- Given records:
◇ ◇ ◇ ◇ ◇

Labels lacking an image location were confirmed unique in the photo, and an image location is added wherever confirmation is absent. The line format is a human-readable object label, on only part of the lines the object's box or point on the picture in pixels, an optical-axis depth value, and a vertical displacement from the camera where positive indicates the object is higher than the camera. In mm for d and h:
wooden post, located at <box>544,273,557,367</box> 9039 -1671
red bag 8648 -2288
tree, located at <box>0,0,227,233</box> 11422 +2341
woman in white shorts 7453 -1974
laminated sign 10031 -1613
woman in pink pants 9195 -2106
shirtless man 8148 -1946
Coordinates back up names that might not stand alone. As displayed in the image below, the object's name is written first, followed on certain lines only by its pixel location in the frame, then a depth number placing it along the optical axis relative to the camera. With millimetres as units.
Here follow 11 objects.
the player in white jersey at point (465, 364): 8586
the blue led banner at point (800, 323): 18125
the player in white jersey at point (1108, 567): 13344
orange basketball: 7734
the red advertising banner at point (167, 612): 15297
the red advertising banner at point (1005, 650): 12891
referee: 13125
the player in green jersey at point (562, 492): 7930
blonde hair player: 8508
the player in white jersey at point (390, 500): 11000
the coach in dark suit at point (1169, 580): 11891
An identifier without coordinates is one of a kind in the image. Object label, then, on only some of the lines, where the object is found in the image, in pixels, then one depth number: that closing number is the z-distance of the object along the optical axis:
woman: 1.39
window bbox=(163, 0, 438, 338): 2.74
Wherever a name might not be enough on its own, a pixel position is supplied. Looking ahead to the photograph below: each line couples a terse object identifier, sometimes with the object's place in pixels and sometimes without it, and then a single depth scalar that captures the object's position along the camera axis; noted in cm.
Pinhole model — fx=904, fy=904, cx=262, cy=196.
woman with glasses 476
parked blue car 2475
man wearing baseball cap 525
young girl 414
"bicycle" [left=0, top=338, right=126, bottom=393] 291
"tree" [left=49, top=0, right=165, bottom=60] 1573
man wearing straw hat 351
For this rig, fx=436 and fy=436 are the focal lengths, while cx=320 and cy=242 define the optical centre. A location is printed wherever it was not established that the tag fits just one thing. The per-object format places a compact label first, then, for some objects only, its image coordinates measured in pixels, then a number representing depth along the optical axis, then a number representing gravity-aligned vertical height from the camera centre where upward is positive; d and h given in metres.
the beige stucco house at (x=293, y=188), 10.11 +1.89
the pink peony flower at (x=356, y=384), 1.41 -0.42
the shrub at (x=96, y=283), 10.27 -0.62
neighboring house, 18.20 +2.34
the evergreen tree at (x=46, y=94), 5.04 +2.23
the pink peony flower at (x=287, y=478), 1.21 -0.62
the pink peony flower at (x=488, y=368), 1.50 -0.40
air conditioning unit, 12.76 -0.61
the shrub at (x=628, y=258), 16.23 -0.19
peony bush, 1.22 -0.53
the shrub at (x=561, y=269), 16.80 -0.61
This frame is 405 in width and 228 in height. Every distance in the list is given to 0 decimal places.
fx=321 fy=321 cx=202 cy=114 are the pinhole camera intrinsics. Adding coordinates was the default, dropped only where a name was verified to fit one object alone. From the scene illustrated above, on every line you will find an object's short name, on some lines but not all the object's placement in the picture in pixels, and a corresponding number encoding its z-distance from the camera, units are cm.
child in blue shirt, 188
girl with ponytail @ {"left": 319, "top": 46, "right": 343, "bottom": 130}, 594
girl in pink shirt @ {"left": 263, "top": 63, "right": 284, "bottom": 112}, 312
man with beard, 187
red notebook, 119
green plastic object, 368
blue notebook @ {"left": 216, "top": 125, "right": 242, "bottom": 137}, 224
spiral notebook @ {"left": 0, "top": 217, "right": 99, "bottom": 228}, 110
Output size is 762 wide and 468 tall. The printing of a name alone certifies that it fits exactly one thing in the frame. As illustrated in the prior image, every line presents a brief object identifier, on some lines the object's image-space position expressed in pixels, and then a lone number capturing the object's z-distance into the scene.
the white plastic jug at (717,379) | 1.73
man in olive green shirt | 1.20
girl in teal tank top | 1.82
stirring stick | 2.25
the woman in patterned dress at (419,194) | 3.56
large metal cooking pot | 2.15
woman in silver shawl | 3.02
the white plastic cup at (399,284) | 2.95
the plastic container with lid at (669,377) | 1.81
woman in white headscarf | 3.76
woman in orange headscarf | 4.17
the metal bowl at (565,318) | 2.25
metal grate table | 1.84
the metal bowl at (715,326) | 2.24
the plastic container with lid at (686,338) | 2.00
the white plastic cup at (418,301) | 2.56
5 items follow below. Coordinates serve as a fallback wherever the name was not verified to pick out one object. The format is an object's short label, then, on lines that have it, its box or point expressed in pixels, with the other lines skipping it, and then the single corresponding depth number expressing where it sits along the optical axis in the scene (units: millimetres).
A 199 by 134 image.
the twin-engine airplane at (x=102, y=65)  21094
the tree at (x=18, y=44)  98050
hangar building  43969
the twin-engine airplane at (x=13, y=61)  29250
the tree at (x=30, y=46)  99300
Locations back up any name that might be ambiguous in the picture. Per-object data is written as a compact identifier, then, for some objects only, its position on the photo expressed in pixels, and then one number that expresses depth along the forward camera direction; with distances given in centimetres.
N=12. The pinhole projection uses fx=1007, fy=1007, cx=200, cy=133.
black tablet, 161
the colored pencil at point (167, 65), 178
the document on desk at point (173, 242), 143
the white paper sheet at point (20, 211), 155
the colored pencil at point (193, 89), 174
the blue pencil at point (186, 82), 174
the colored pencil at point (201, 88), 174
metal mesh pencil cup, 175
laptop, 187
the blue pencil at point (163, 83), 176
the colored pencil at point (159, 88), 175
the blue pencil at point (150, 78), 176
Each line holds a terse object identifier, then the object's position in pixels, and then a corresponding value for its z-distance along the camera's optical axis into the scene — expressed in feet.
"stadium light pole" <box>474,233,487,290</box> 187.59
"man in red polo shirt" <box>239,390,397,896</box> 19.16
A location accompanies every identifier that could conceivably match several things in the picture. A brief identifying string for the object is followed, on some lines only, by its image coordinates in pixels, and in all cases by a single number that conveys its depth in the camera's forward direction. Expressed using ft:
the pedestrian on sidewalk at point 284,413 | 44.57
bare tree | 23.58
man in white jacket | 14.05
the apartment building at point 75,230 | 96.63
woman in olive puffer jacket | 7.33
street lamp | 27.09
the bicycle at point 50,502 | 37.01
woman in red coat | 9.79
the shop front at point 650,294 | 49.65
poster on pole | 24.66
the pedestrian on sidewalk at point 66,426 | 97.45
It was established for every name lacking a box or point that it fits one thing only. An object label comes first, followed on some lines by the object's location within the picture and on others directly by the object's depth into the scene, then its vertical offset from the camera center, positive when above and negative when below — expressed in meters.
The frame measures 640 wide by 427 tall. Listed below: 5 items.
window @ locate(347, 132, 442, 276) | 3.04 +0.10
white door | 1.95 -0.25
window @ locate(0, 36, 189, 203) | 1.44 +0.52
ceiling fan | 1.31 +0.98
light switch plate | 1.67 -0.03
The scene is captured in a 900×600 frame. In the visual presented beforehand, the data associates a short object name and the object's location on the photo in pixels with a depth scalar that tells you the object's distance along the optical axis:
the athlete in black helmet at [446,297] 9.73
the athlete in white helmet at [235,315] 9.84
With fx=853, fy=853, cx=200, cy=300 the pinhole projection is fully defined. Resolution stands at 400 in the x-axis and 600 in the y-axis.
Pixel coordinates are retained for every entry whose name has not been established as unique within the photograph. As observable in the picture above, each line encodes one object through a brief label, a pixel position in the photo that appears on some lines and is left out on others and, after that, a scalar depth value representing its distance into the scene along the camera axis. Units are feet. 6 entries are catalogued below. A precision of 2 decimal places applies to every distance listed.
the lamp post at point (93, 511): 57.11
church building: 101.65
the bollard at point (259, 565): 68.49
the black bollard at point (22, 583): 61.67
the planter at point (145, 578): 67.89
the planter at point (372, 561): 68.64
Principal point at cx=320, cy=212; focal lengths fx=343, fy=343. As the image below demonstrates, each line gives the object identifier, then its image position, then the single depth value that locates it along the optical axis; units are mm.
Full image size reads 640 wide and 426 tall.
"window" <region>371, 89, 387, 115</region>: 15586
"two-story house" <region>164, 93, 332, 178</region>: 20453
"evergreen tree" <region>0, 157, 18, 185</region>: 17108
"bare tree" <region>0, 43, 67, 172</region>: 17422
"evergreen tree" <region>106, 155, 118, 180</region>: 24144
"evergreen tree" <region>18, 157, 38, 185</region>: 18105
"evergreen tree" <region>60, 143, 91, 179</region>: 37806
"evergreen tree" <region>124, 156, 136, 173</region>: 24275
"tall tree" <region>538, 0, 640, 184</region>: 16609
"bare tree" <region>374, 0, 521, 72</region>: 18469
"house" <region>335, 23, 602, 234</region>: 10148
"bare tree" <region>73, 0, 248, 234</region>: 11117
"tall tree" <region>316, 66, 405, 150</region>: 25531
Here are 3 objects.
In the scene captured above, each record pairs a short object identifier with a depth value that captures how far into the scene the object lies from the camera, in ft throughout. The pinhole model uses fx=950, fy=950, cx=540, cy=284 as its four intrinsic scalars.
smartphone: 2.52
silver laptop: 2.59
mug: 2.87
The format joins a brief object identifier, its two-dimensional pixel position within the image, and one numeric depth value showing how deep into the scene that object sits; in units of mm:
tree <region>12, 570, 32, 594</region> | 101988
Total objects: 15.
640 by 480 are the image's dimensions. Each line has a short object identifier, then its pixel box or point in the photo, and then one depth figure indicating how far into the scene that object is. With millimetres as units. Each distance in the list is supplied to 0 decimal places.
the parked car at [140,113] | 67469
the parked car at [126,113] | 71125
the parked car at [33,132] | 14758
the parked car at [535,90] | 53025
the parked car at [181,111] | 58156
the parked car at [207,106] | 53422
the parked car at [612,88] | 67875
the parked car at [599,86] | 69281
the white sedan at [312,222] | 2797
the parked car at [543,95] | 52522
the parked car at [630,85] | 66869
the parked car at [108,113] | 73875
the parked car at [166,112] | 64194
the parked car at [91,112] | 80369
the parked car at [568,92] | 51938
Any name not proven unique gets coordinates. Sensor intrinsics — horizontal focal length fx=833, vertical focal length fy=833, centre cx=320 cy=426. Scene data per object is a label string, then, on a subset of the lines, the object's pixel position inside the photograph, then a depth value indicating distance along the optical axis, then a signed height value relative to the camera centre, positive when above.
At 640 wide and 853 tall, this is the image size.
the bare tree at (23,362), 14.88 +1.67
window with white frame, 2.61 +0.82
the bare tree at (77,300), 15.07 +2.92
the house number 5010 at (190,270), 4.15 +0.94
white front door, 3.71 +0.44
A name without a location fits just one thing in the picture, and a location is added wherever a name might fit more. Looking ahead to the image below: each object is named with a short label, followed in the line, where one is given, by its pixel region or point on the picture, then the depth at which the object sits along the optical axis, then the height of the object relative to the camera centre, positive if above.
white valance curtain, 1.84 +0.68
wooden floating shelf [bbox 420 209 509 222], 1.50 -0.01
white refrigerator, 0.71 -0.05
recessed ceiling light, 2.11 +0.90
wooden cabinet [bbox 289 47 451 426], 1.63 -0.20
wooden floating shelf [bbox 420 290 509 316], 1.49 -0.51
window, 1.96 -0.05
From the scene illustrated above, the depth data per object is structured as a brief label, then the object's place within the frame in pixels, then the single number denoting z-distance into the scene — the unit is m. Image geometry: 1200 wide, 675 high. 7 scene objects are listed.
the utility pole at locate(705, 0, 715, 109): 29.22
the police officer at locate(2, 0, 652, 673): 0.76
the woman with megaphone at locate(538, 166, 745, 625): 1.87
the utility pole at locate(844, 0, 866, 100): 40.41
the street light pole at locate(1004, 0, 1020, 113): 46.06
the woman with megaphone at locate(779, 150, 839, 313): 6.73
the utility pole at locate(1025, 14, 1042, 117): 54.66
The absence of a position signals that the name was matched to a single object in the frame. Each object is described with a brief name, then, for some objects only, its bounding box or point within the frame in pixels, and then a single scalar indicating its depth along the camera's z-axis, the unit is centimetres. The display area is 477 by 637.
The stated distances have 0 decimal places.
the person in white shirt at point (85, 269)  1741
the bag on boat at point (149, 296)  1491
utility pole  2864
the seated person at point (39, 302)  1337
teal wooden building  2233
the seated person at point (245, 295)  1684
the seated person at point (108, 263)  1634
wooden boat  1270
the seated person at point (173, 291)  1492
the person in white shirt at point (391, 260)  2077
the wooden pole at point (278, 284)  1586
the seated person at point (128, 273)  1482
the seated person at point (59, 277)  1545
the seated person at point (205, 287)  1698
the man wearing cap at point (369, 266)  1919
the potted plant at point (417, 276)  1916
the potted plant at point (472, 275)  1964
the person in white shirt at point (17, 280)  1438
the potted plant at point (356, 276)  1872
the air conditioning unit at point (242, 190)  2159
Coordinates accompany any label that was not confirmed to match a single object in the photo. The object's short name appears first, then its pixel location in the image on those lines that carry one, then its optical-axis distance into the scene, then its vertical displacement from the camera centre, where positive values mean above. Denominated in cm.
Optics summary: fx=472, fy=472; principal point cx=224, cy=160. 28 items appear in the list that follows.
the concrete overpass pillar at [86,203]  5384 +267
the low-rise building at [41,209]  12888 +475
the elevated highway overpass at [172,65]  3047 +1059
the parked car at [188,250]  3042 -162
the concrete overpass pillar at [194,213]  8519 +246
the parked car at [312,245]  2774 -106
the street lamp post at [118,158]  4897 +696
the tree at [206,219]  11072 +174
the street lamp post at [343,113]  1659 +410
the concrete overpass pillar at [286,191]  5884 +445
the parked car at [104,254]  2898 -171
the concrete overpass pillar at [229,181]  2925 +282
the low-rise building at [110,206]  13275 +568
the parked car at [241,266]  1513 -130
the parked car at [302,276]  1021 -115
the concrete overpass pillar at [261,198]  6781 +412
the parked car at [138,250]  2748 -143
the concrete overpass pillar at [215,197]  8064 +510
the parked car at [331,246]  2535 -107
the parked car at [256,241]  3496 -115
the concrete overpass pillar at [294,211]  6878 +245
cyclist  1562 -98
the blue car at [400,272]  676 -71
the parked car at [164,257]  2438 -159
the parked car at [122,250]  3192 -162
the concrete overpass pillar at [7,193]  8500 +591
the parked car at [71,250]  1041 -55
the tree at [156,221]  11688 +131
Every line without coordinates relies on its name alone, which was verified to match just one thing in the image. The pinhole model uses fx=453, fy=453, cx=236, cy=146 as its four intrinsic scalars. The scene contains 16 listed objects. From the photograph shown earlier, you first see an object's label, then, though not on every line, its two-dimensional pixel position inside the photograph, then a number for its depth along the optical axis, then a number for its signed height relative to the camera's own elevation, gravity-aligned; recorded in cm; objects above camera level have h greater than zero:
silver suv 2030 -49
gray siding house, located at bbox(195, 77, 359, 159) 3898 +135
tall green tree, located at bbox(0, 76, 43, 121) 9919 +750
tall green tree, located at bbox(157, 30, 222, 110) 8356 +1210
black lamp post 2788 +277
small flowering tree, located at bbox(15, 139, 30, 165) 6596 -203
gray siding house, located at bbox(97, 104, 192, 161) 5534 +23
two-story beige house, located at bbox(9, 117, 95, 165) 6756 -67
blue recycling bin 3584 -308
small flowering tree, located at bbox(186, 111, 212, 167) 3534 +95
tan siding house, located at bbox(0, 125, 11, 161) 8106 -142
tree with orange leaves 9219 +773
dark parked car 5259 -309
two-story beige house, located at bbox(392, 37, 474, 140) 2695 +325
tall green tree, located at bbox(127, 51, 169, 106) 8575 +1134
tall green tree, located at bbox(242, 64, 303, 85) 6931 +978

◇ ◇ ◇ ◇ ◇

- What you will do: What is needed is a verbatim copy of every line in the records above from the one containing "the person in white shirt at point (85, 269)" down to the one containing "the low-rise building at [41,209]", both included, and nothing more.

- Solved exercise:
the person in white shirt at point (85, 269)  1741
the bag on boat at point (149, 296)  1491
utility pole  2864
the seated person at point (39, 302)  1337
teal wooden building  2233
the seated person at point (245, 295)  1684
the seated person at point (108, 263)  1634
wooden boat  1270
the seated person at point (173, 291)  1492
the person in white shirt at point (391, 260)  2077
the wooden pole at point (278, 284)  1586
the seated person at point (128, 273)  1482
the seated person at point (59, 277)  1545
the seated person at point (205, 287)  1698
the man wearing cap at point (369, 266)  1919
the potted plant at point (417, 276)  1916
the potted plant at point (472, 275)  1964
the person in white shirt at point (17, 280)  1438
the potted plant at point (356, 276)  1872
the air conditioning unit at point (242, 190)  2159
Coordinates accompany any label that was not confirmed to match a single object in the photo. The object's short name appears first, then its pixel location in the image on those lines that carry one, then its optical-axis distance into the scene, then its vertical displacement from the camera centre, where positive values mean above. Denominated in cm.
Optics summary: fx=472, fy=472; principal point cx=224, cy=160. 28 items appear in the list that follows.
the concrete overpass pillar at [86,203]  5384 +267
the low-rise building at [41,209]  12888 +475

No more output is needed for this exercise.